I spent anxious hours and days searching for the right doctors, trying to find out what options he had, waiting for calls back, waiting for appointments. Eventually, Gus had surgery - his front leg was amputated- and received chemotherapy treatment.
But typical prognosis for osteosarcoma even with chemo and surgery isn’t great. Most patients, I'd read, relapse.
But I still had hope. I learned about a clinical trial for dogs with osteosarcoma using a newly developed immunotherapy vaccine. Many of the eighteen patient dogs in the trial were surviving way longer than typically expected for osteosarcoma patients.
And things looked even brighter when I discovered that Dr. Choy – Gus’s veterinary oncologists – was involved in the study and had three of his canine patients enrolled in the trial. And they had all done really well – meaning they'd survived well beyond the expected time. And by some random coincidence, I had actually met the U of Penn researcher who was leading the study, back in DC at a conference when I had no idea that my own dog would be getting bone cancer.
But things didn’t quite work out like I had hoped.
The trial was already closed and no longer enrolling new patients. There was a rumor of a follow-up study. I kept on asking and waiting. I looked for other promising clinical trials.
Having grown up in Japan, I knew that Eastern medicine might also help. So I took Gus to acupuncture appointments and started him on Chinese herbal supplements.
And I tried to be positive. (which was very hard)
Eventually, the cancer did come back, and we lost our gentle loving Gus.
So in 2017, I started a nonprofit called Canine Cancer Research Alliance with a mission of supporting research to cure dog cancers.
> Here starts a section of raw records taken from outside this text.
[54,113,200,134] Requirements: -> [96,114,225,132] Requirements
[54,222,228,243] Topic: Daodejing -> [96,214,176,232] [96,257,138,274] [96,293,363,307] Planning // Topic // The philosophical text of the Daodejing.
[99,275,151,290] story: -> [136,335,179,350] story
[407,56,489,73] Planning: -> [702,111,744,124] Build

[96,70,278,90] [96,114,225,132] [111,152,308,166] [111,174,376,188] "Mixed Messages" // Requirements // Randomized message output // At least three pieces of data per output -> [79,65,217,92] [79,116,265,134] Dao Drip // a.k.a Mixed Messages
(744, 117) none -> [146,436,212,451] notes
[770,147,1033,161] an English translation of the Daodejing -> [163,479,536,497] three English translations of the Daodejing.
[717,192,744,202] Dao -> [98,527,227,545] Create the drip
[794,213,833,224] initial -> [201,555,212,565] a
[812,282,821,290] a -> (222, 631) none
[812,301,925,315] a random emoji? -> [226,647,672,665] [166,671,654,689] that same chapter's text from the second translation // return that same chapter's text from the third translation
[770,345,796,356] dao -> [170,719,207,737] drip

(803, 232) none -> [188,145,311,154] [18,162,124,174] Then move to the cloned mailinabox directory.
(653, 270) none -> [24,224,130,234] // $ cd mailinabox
I thought it would be best to first focus locally (Seattle is a home to many great cancer research institutions and companies, as well as excellent veterinary hospitals). I began talking to researchers at Fred Hutch Cancer Research Center and University of Washington to find out what new therapies were under development for people, and to see if any of them had the potential to help dogs. And we began to find several candidates therapies that, with some more work, could be tested for safety and efficacy with canine patients.
To find money to support research, I had to learn about fundraising.
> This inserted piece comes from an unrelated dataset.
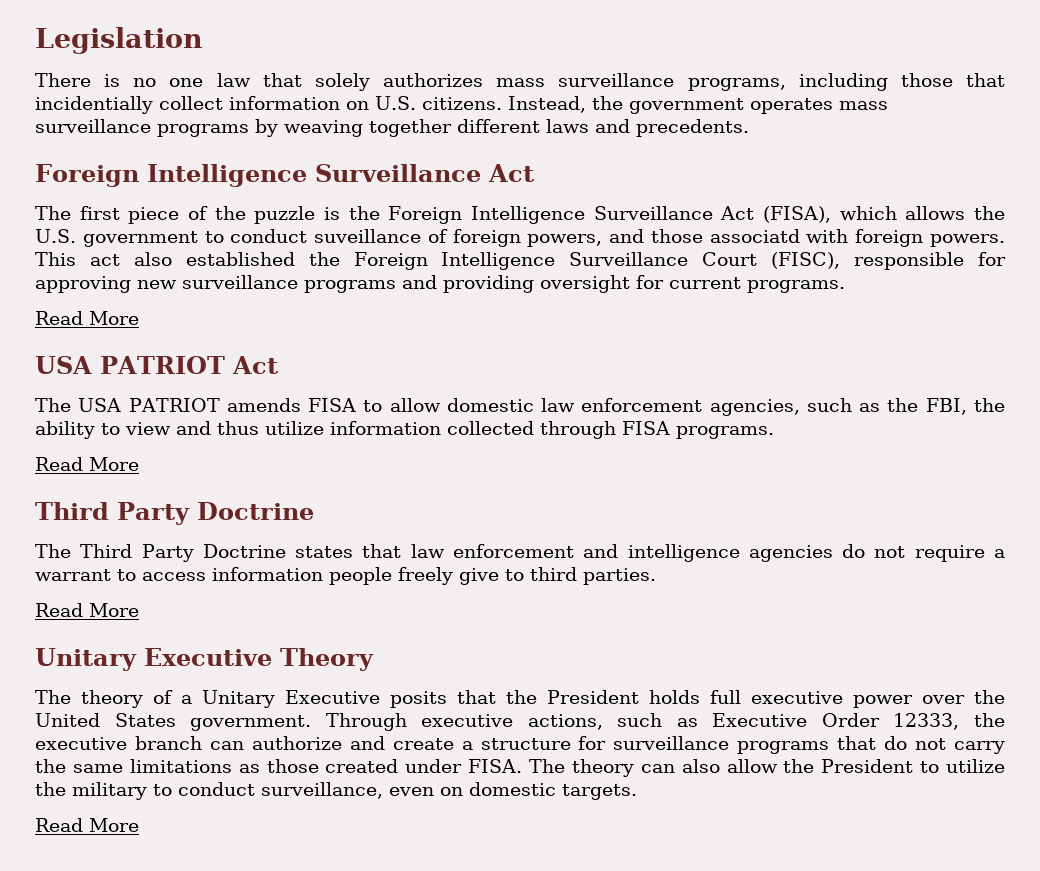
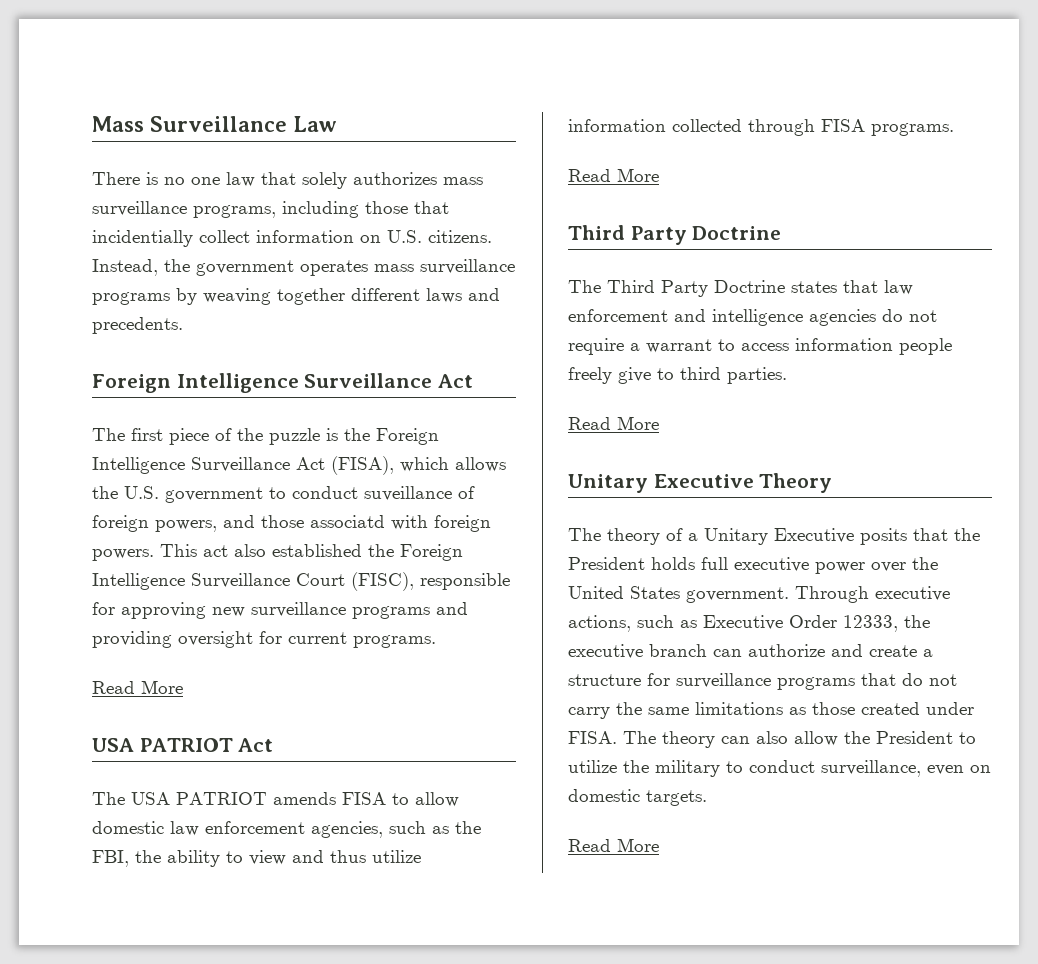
[35,27,203,54] Legislation -> [92,116,337,132] Mass Surveillance Law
I visited with some friends at Microsoft who were volunteering to raise funds for their cat and horse related causes, and who generously gave me lots of helpful advice. We came up with the idea of trying a 5k.
In a restaurant in South Lake Union, a couple of friends helped brainstorm over dinner and created a fun name “Wag Love Life”. And then a talented artist that I met through Vashon Sheepdog Classic came to our rescue with a wonderful poster design.
I also found out about Kukur Tihar, an ancient Nepalese festival. It literally means worship of dogs.
This festival takes place in fall as part of the larger Hindu festival of lights, with lots of flowers and blessings for dogs. So we were inspired to make flowers a big part of the gathering.
We also began reaching out to experts in different areas from dog massage, Eastern medicine, reiki healing to CBD and raw food preparations so they could share their knowledge on keeping our pets healthy and happy.
This year, we are also grateful to have live music at the event. The students of Seattle’s legendary Roosevelt High School jazz band will be joining us. What does jazz music have to do with dogs? I’m not sure. But I do know that good music makes people happy. And when people are happy, our dogs are happy!
So this is how Wag Love Life got started.
2018 was our first year, and I was anxious all summer thinking that only our family would show up. But we ended up having close to 400 participants :-) !! And so many people told us how much fun they had!
(And we were able to use the money raised to support some very promising new studies that could potentially lead to new therapies for dogs)
Thank you for reading this - and I hope you’ll come and join us this year on September 22!!